Untreated, pulmonary plague is fatal in over 90% of cases. Nowadays, the disease has been almost eradicated by antibiotics, and people are rarely infected through contact with animals. In contrast to the plague, tuberculosis is caused by so-called mycobacteria.Under the influence of oxygen, these rod bacteria grow particularly well, so they are usually found in the respiratory tract and thus also in the lungs.

Symptoms of tuberculosis are easily confused with those of influenza. Patients often feel dull and exhausted, but have only a slightly raised temperature or almost no symptoms at all. After the symptoms of “primary tuberculosis” have subsided, there is a possibility that the pathogen may survive unnoticed in the body for years until “secondary tuberculosis” breaks out with haemoptysis.

In addition to the bacterial infections, fungal infections also develop in the lungs if corresponding germs reach them. Lung mycoses (lung fungus) often appear in farmers (especially in America), as they come into contact with the fungal spores while working in the field and inhale them. In the lungs, the fungal spores then cause pneumonia, respiratory problems (e.g.

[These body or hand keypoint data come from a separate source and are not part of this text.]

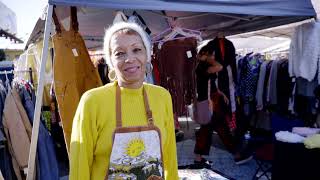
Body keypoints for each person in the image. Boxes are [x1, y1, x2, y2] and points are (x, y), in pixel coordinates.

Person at [69, 22, 178, 179]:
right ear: (111, 61)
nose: (130, 59)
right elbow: (80, 164)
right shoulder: (92, 101)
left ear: (147, 55)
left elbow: (169, 155)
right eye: (120, 53)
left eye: (137, 50)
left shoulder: (162, 96)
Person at [193, 42, 252, 168]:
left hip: (211, 101)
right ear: (205, 54)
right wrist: (208, 58)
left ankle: (199, 158)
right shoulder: (203, 66)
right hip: (209, 103)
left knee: (208, 130)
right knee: (221, 128)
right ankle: (236, 155)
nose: (214, 58)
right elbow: (219, 67)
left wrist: (220, 93)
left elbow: (210, 83)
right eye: (212, 55)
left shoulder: (204, 66)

coughing) and sometimes even spread to other organs (e.g. liver/milk). Treatment for fungal infections is given with agents that inhibit the growth of the fungus (antimycotics). The urogenital system (kidney, ureter, bladder) is responsible for returning water and salts to the body, but also for excreting the urine produced in the process.

Urine is a filtrate of the blood plasma, and is therefore similar to it in its composition. In itself, human urine contains no germs. If microorganisms are found in urine, this indicates a disease of the urinary tract, for example cystitis.

Triggering bacteria from the genera of Pseudomonas (rod bacteria) or Staphylococcus (usually cluster coccus) migrate via the urethra from the outside to the inside of the bladder and multiply there, leading to an inflammatory reaction. This is manifested by a burning sensation and pain when urinating as well as the feeling of an over-full bladder with a constant urge to urinate. Especially young, sexually active women are affected by cystitis, because during sexual intercourse the corresponding germs are carried over from the outer genital area as well as the rectal area into the urethra.

Women have a much shorter urethra (3-4 centimeters) than men (up to 25 centimeters), so the transmission distance is also much shorter. If a bladder infection is not treated, the bacteria causing it can also spread to the kidneys via the ureters and cause inflammation of the renal pelvis (pyelonephritis) with pain-sensitive kidneys. Particularly persistent urinary tract infections are caused by the bacterium Escherichia coli (E. coli), since this rod bacterium multiplies quickly and under adverse conditions and treatment with antibiotics does not always work.

In general, germs that are present in the bladder and cause inflammation there are always excreted with the urine. The most important diagnostic measure in the case of a suspected urinary tract infection is therefore the examination of a urine sample that has been given. For this purpose, the middle stream of the morning urine is used, then a small amount of urine is applied to an incubation plate and incubated for a certain time in a warming cabinet. The physician then recognizes from the colonies that have grown on the plate which germs are present in the urine and which therapy must be used.